I really love making people happy. Not in a submissive sense, but in the sense that I believe the world would be a better place overall if more people got to actually do that whole “pursuit of happiness” thing successfully. And I’d love to live in a better world, so I do my part to make other folks’ days or lives just a little bit better. So when I saw this guy’s reaction to being able to interact with my feet, I thought I gotta make this a Thing. Why would I not strive to facilitate this all the time if I have the means for it?! So that’s when I decided that I needed to find a way to offer in-person sessions as a foot fetish service provider.
Challenges
Obviously neither my husband nor I was keen on the idea of giving out our home address to random horny guys, and I wasn’t terribly interested in the safety risks of doing outcalls (going to strangers’ houses), so then it became a matter of finding a place in which to host. I couldn’t afford to rent out a whole separate studio apartment (and frankly it didn’t offer significantly more security than an outcall), and an office space with shiny glass doors wasn’t especially conducive to my purposes. Renting out a hotel room or Airbnb every single time I got an inquiry would be both annoying and expensive, not to mention risky. Thankfully, kismet kinda stepped in here. I was introduced to a coworker of my husband’s who had a side hustle as a boudoir photographer. She was involved in the kink scene, was very sex-positive, and rented out her studio by the hour to other photographers. When I told her what I was looking for, she didn’t hesitate to offer her hourly studio rental to me, as well.

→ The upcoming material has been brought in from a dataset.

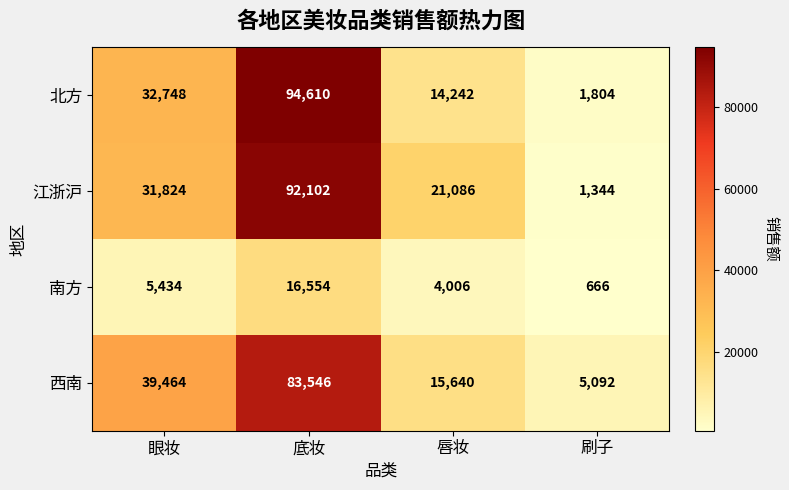

What is the average value of the 西南 series?

35936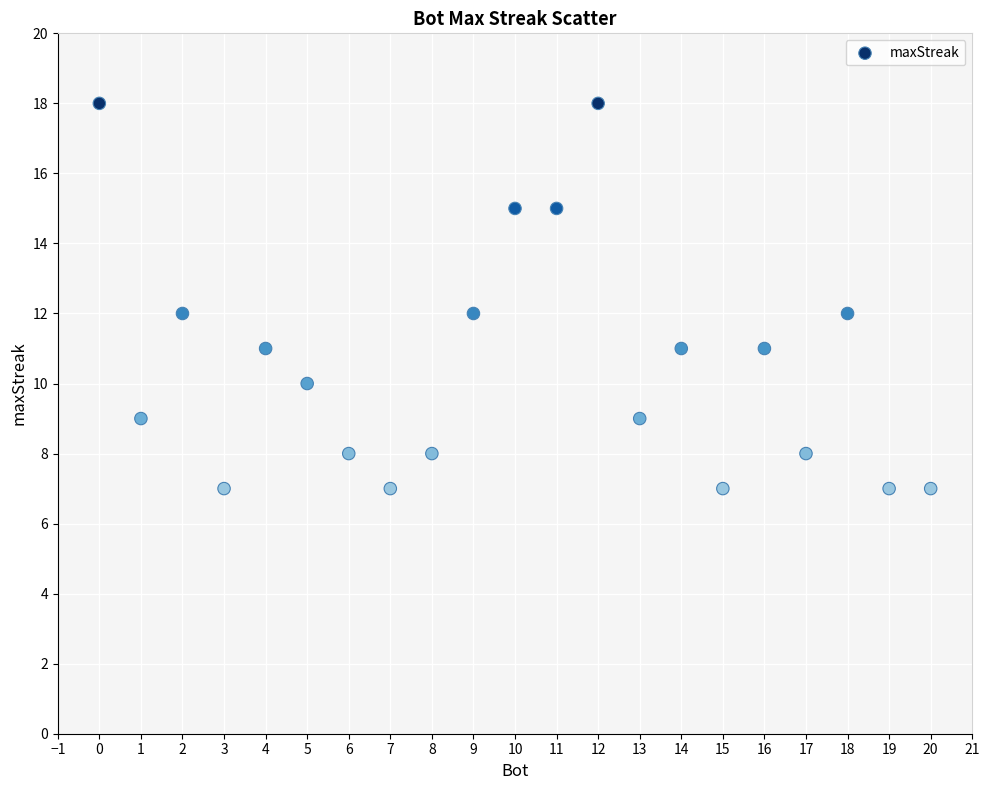

What is the range of X values (max minus min)?

20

I couldn’t have asked for better, as far as the building itself goes. The lobby is busy, with a coffee shop and bar, and other businesses keeping a regular flow of traffic during the day, and offering me a nice, safe place in which to meet my clients while I get a feel for them and make sure I’ll be comfortable. The studio is cozy and comfortable, with plush furniture and gorgeous natural light. Its only downside is a fairly severe lack of sound proofing, but it’s not a deal-breaker.

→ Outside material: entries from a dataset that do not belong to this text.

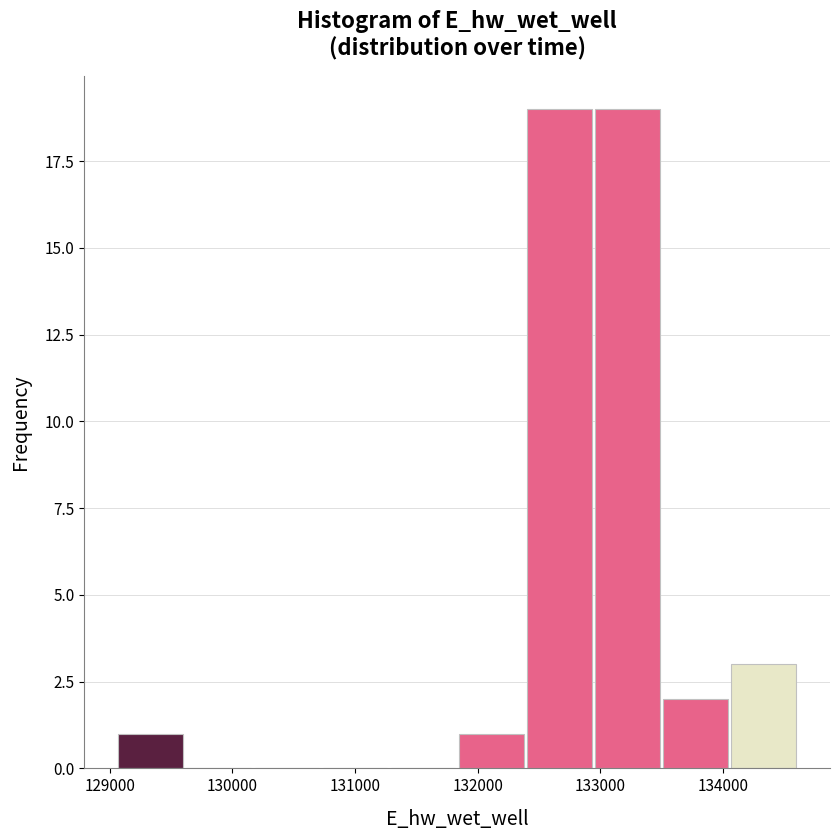

Reading left to right, transcribe this chart: for each bar, give the range it covers on the x-axis and its height. Neither the bar edges nor the heights are printed on the chart, so give them approximately, as read against the axes.

129100 to 129600: 1
129600 to 130200: 0
130200 to 130700: 0
130700 to 131300: 0
131300 to 131800: 0
131800 to 132400: 1
132400 to 133000: 19
133000 to 133500: 19
133500 to 134100: 2
134100 to 134600: 3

After just a couple of hourly rentals, my photographer friend offered to split the lease with me, and I’ve been going strong ever since! Plus, it gives me a great place to shoot for the content side of the business. I’d say 75% of my photos are taken in that studio!
Happy endings
So there you have it! That’s how to go from wholesome, socially acceptable classroom educator, to scourge-of-respectable-society sex worker in just a few easy steps. 😂 And let me just say that, in choosing between happiness and respectability, I choose happiness ALWAYS. Is everything coming up roses? Of course not. Frankly, I would find that terribly disconcerting. But overall, I’m the happiest I’ve been in my adult life right now, and I really love liking my life. Cheers, my friends.